**Your goal:** Copy everything in the passage on doping in cycling below from "Delirious from exhaustion, he" down to "of the sport.", renaming "governing body" as "ruling body".

Delirious from exhaustion, he was helped from his bike and never regained consciousness. The death shocked the cycling world - not just for the tragedy of the loss of a young and gifted athlete - but for what was discovered soon afterwards.
In the wake of Tommy Simpson's death, the sport's governing body, the International Union of Cycling, began banning performance enhancing substances. But for many professionals, drugs are still a vital part of the sport.
Eleven years after the tragedy, Belgium's Michel Pollentier was thrown out for a crude attempt to fix a doping test with the help of a rubber tube and a bulb of urine. A decade later, the Tour de France faced one of its toughest periods when Spain's Pedro Delgardo twice failed a doping test in 1988's competition. He went on to win the Tour because the drug, Probenicid, was not then banned. Its purpose is to mask the chemical trace of other drugs. The treatment of Delgardo caused uproar among fellow riders who ignored the starter's flag at the 20th stage in protest at how the tests had been conducted. The then French sports minister, current prime Minister Lionel Jospin, in turn boycotted the climax of the event, accusing the sport of "straying from considerations of health and morals".

**Material supplied:**
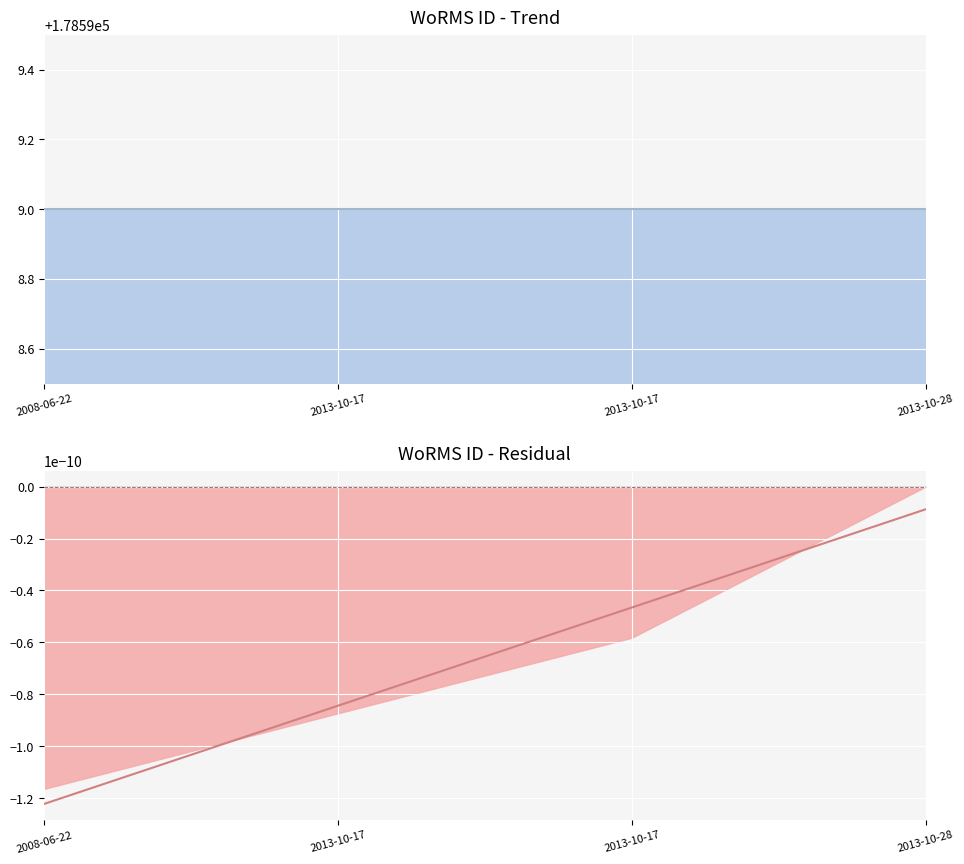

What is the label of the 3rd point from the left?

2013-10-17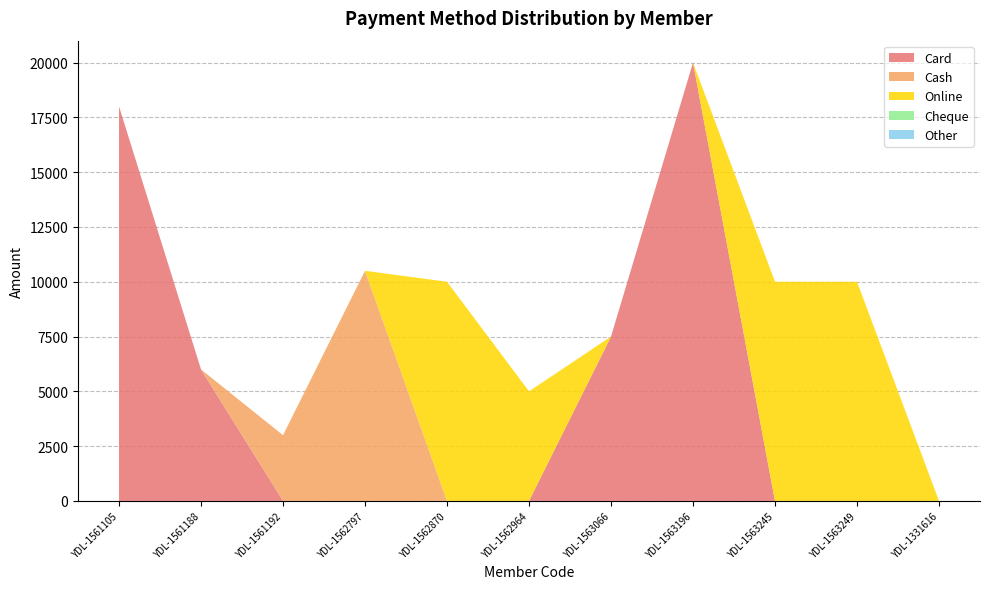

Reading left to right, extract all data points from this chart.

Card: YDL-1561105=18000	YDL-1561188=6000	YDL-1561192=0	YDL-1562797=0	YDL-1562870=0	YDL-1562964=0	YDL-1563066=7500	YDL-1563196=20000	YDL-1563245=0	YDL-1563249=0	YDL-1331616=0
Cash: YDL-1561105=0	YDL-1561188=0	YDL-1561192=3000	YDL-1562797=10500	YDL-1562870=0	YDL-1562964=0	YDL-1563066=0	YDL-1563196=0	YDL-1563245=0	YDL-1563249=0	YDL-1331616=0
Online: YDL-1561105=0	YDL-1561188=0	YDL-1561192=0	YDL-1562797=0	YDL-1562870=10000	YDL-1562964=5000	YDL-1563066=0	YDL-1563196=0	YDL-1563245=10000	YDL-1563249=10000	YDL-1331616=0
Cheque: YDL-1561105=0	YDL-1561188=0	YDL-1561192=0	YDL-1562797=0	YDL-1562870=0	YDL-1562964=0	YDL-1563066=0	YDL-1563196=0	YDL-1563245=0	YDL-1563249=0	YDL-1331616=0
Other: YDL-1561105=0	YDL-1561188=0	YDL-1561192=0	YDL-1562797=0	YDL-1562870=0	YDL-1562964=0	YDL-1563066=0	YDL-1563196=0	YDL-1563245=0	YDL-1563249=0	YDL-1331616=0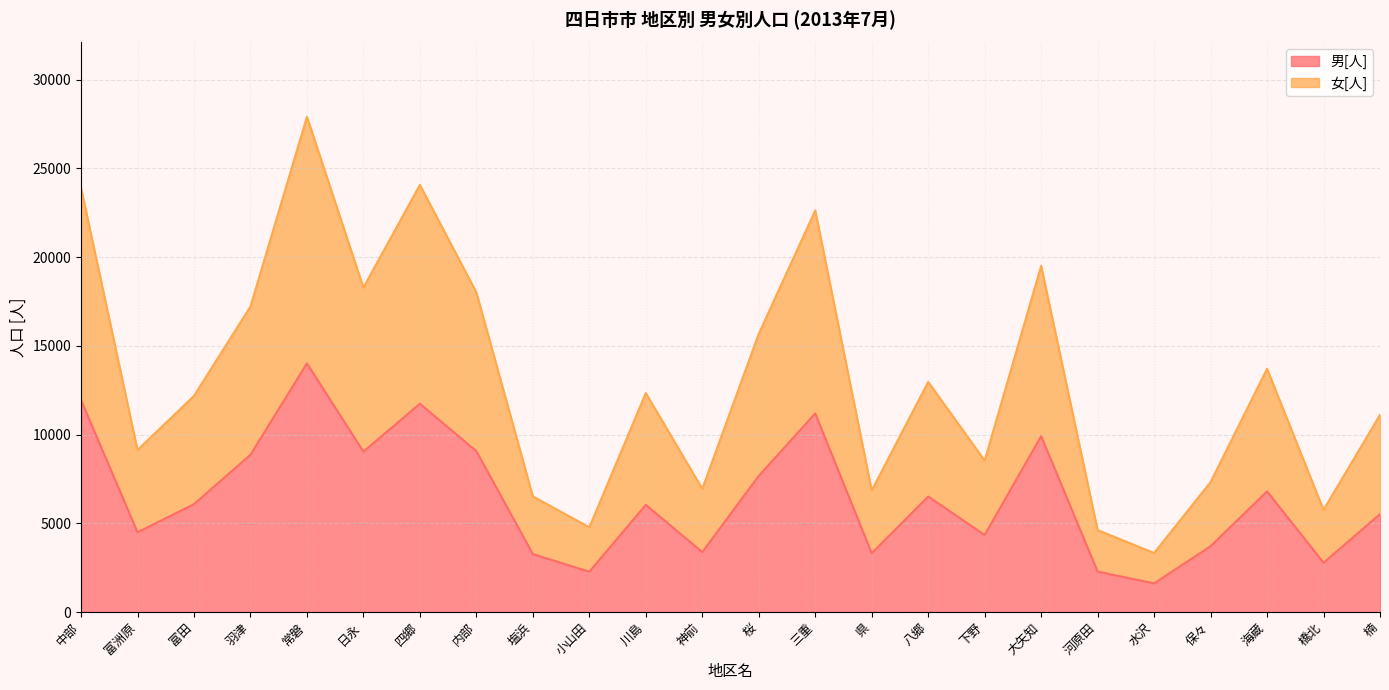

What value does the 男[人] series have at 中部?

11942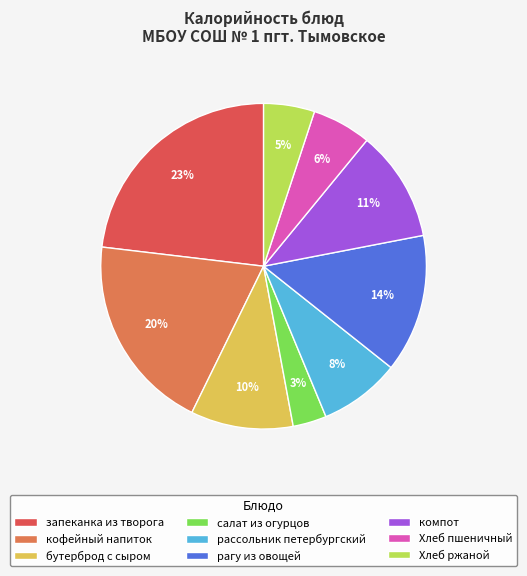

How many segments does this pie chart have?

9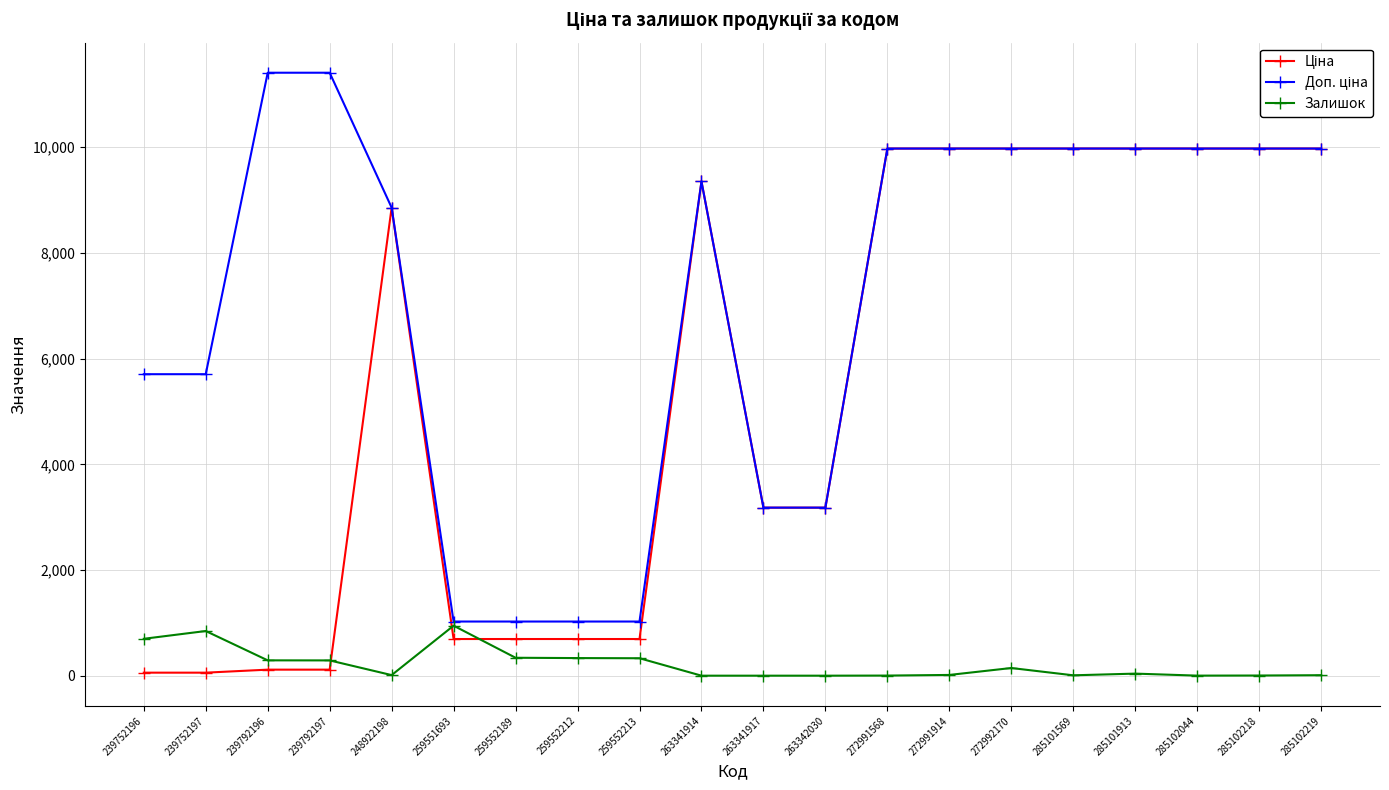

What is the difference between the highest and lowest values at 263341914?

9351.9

**Result of the task:**
Delirious from exhaustion, he was helped from his bike and never regained consciousness. The death shocked the cycling world - not just for the tragedy of the loss of a young and gifted athlete - but for what was discovered soon afterwards.
In the wake of Tommy Simpson's death, the sport's ruling body, the International Union of Cycling, began banning performance enhancing substances. But for many professionals, drugs are still a vital part of the sport.